Ich dachte das sollte auch mit dem Method klappen, dein Tipp teste ich bei Gelegenheit mal (Schleien haben bei uns nun Schonzeit). 

Satzkarpfen können ganz schön nervig sein, mir scheint die stehen auf alles.


----------



## oldhesse (7. Juni 2017)

*AW: Method Feedern*

Sorry, habe die 30 Seiten nicht alle durchgucken können.
Ich will die Method-Feederei auch einmal antesten an einen See in meiner Umgebung und plane die Anschaffung von den Futterkörben.

Ich vertrau da auch eher auf die schweren Körbe ab 50g, die kriege ich auch gut mit der Schnur gespannt. Welche Körbe kann man denn da empfehlen. Die Futterschale bei Behr hat ja den Gummidrücker, der wiederum bei Browning fehlt. Welche nehmt ihr zum angeln?


----------



## Fantastic Fishing (7. Juni 2017)

*AW: Method Feedern*



oldhesse schrieb:


> Sorry, habe die 30 Seiten nicht alle durchgucken können.
> Ich will die Method-Feederei auch einmal antesten an einen See in meiner Umgebung und plane die Anschaffung von den Futterkörben.
> 
> Ich vertrau da auch eher auf die schweren Körbe ab 50g, die kriege ich auch gut mit der Schnur gespannt. Welche Körbe kann man denn da empfehlen. Die Futterschale bei Behr hat ja den Gummidrücker, der wiederum bei Browning fehlt. Welche nehmt ihr zum angeln?



Bei Askari gibt es für 7,49 € ( ich empfinde den Preis als relativ teuer, aber die Form macht alles wieder gut, diese ist wirklich klasse ! ) ein Set mit passender Gummiform und Method Feedern bis 50 Gramm. Diese Form kannst du dann für die Browningkörbe problemlos benutzen.
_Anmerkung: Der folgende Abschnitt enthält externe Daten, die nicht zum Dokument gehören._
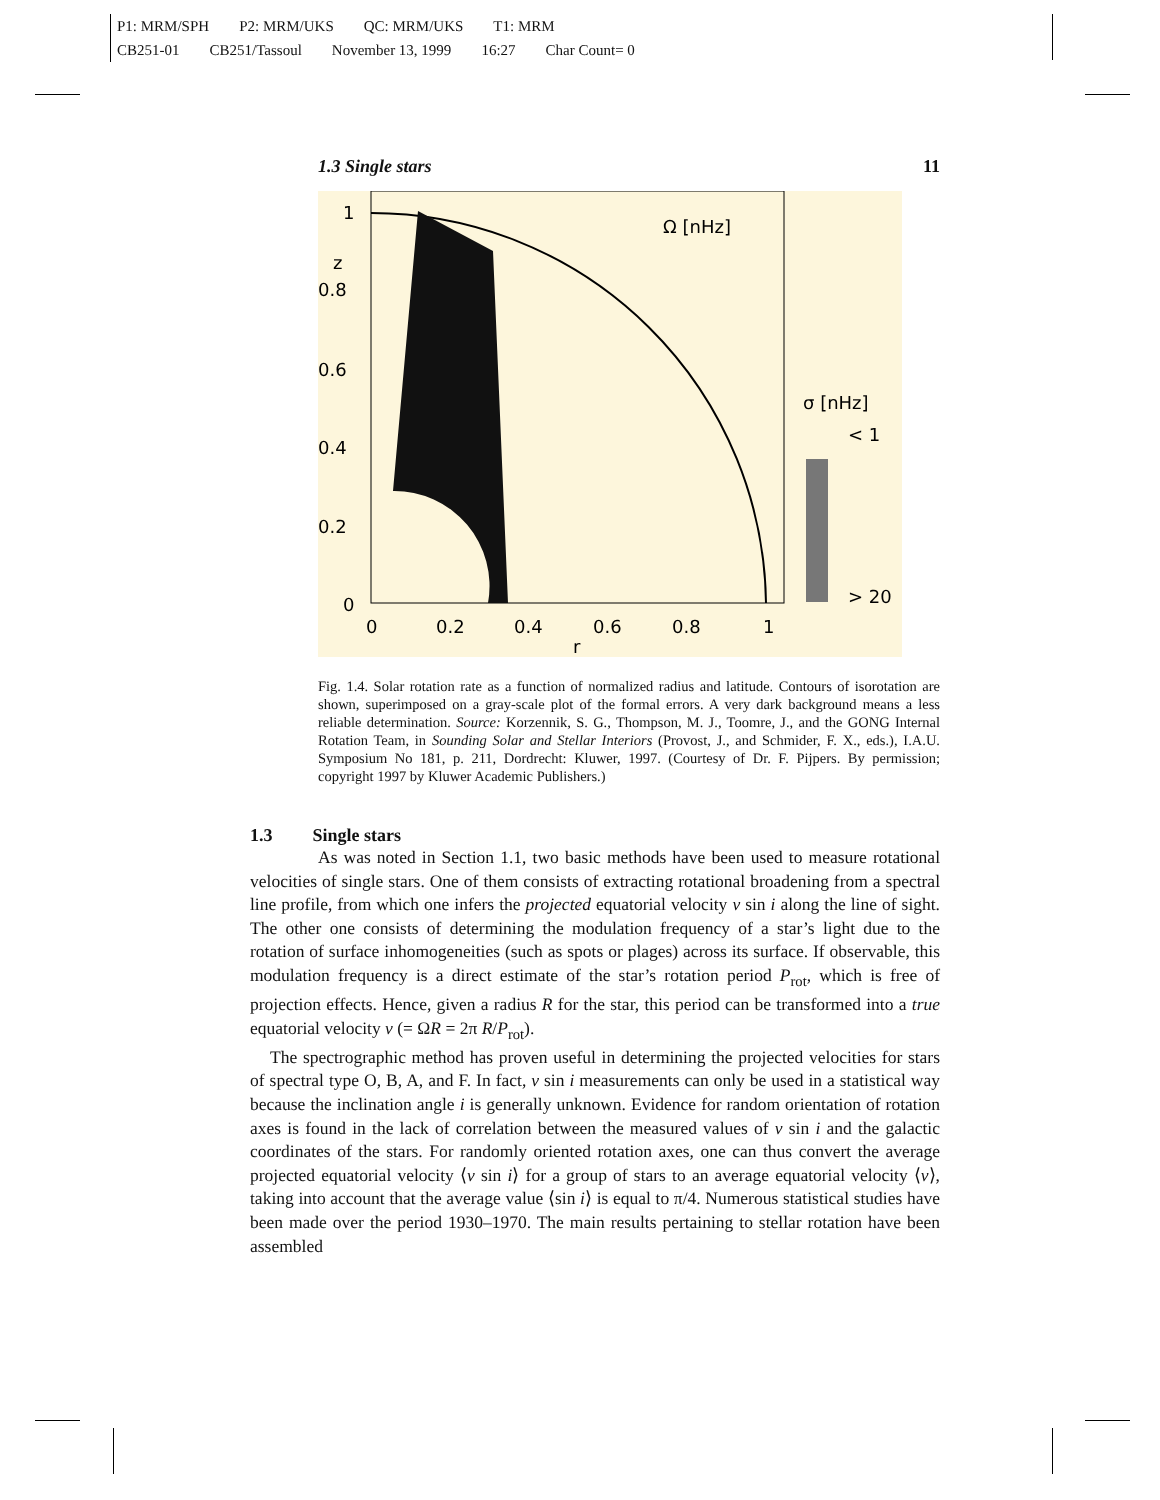P1: MRM/SPH P2: MRM/UKS QC: MRM/UKS T1: MRM
CB251-01 CB251/Tassoul November 13, 1999 16:27 Char Count= 0
1.3 Single stars 11
Ω [nHz]
σ [nHz]
< 1
> 20
1
z
0.8
0.6
0.4
0.2
0
0
0.2
0.4
0.6
0.8
1
r
Fig. 1.4. Solar rotation rate as a function of normalized radius and latitude. Contours of isorotation are shown, superimposed on a gray-scale plot of the formal errors. A very dark background means a less reliable determination. Source: Korzennik, S. G., Thompson, M. J., Toomre, J., and the GONG Internal Rotation Team, in Sounding Solar and Stellar Interiors (Provost, J., and Schmider, F. X., eds.), I.A.U. Symposium No 181, p. 211, Dordrecht: Kluwer, 1997. (Courtesy of Dr. F. Pijpers. By permission; copyright 1997 by Kluwer Academic Publishers.)
1.3 Single stars
As was noted in Section 1.1, two basic methods have been used to measure rotational velocities of single stars. One of them consists of extracting rotational broadening from a spectral line profile, from which one infers the projected equatorial velocity v sin i along the line of sight. The other one consists of determining the modulation frequency of a star’s light due to the rotation of surface inhomogeneities (such as spots or plages) across its surface. If observable, this modulation frequency is a direct estimate of the star’s rotation period P<sub>rot</sub>, which is free of projection effects. Hence, given a radius R for the star, this period can be transformed into a true equatorial velocity v (= ΩR = 2π R/P<sub>rot</sub>).
The spectrographic method has proven useful in determining the projected velocities for stars of spectral type O, B, A, and F. In fact, v sin i measurements can only be used in a statistical way because the inclination angle i is generally unknown. Evidence for random orientation of rotation axes is found in the lack of correlation between the measured values of v sin i and the galactic coordinates of the stars. For randomly oriented rotation axes, one can thus convert the average projected equatorial velocity ⟨v sin i⟩ for a group of stars to an average equatorial velocity ⟨v⟩, taking into account that the average value ⟨sin i⟩ is equal to π/4. Numerous statistical studies have been made over the period 1930–1970. The main results pertaining to stellar rotation have been assembled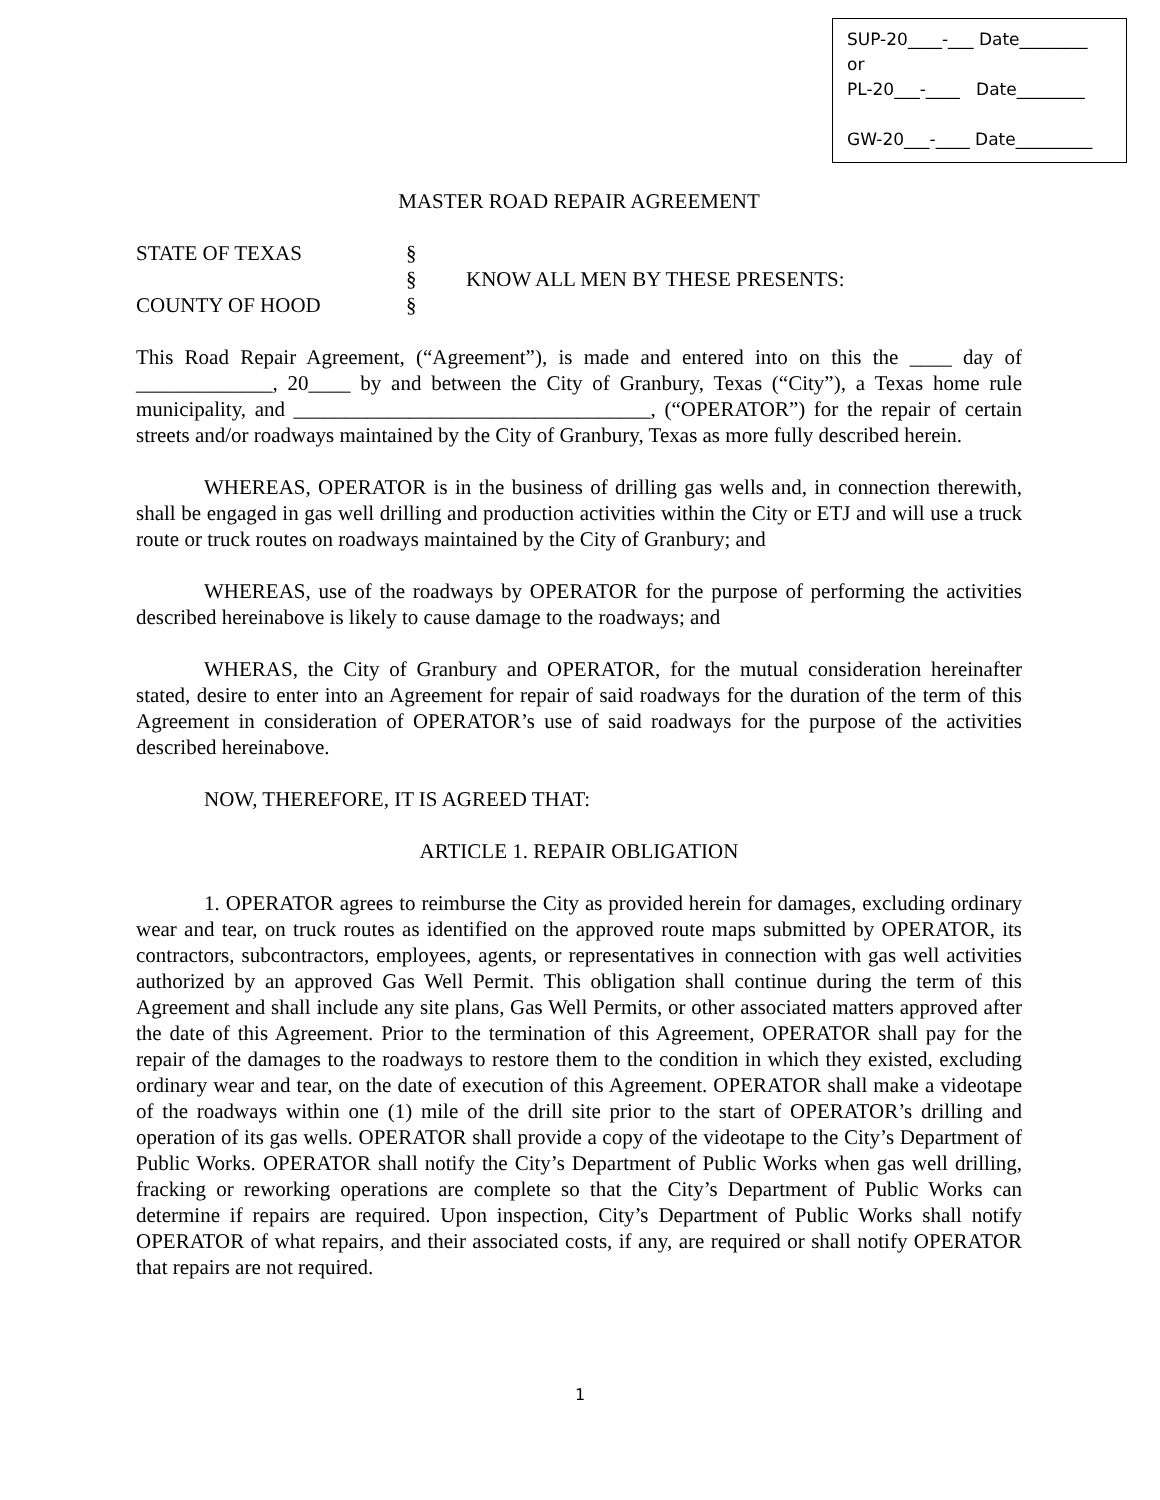SUP-20____-___ Date________
or
PL-20___-____ Date________
GW-20___-____ Date_________
MASTER ROAD REPAIR AGREEMENT
STATE OF TEXAS
§
§
KNOW ALL MEN BY THESE PRESENTS:
COUNTY OF HOOD
§
This Road Repair Agreement, (“Agreement”), is made and entered into on this the ____ day of _____________, 20____ by and between the City of Granbury, Texas (“City”), a Texas home rule municipality, and __________________________________, (“OPERATOR”) for the repair of certain streets and/or roadways maintained by the City of Granbury, Texas as more fully described herein.
WHEREAS, OPERATOR is in the business of drilling gas wells and, in connection therewith, shall be engaged in gas well drilling and production activities within the City or ETJ and will use a truck route or truck routes on roadways maintained by the City of Granbury; and
WHEREAS, use of the roadways by OPERATOR for the purpose of performing the activities described hereinabove is likely to cause damage to the roadways; and
WHERAS, the City of Granbury and OPERATOR, for the mutual consideration hereinafter stated, desire to enter into an Agreement for repair of said roadways for the duration of the term of this Agreement in consideration of OPERATOR’s use of said roadways for the purpose of the activities described hereinabove.
NOW, THEREFORE, IT IS AGREED THAT:
ARTICLE 1. REPAIR OBLIGATION
1. OPERATOR agrees to reimburse the City as provided herein for damages, excluding ordinary wear and tear, on truck routes as identified on the approved route maps submitted by OPERATOR, its contractors, subcontractors, employees, agents, or representatives in connection with gas well activities authorized by an approved Gas Well Permit. This obligation shall continue during the term of this Agreement and shall include any site plans, Gas Well Permits, or other associated matters approved after the date of this Agreement. Prior to the termination of this Agreement, OPERATOR shall pay for the repair of the damages to the roadways to restore them to the condition in which they existed, excluding ordinary wear and tear, on the date of execution of this Agreement. OPERATOR shall make a videotape of the roadways within one (1) mile of the drill site prior to the start of OPERATOR’s drilling and operation of its gas wells. OPERATOR shall provide a copy of the videotape to the City’s Department of Public Works. OPERATOR shall notify the City’s Department of Public Works when gas well drilling, fracking or reworking operations are complete so that the City’s Department of Public Works can determine if repairs are required. Upon inspection, City’s Department of Public Works shall notify OPERATOR of what repairs, and their associated costs, if any, are required or shall notify OPERATOR that repairs are not required.
1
https://www.angelsport.de/kogha-method-feeder-set-former-3-futterkoerbe_0154056.html


LG Fantastic Fishing / 16er Haken


----------



## RuhrfischerPG (7. Juni 2017)

*AW: Method Feedern*



oldhesse schrieb:


> Welche nehmt ihr zum angeln?



Vorweg..stimmt die Futterkonsistenz nicht,geht das problemlose befüllen quasi mit jedem Typ schief.

Also lieber vorab testen,bevor es am Wasser in Flucherei und Handformung endet[emoji6] 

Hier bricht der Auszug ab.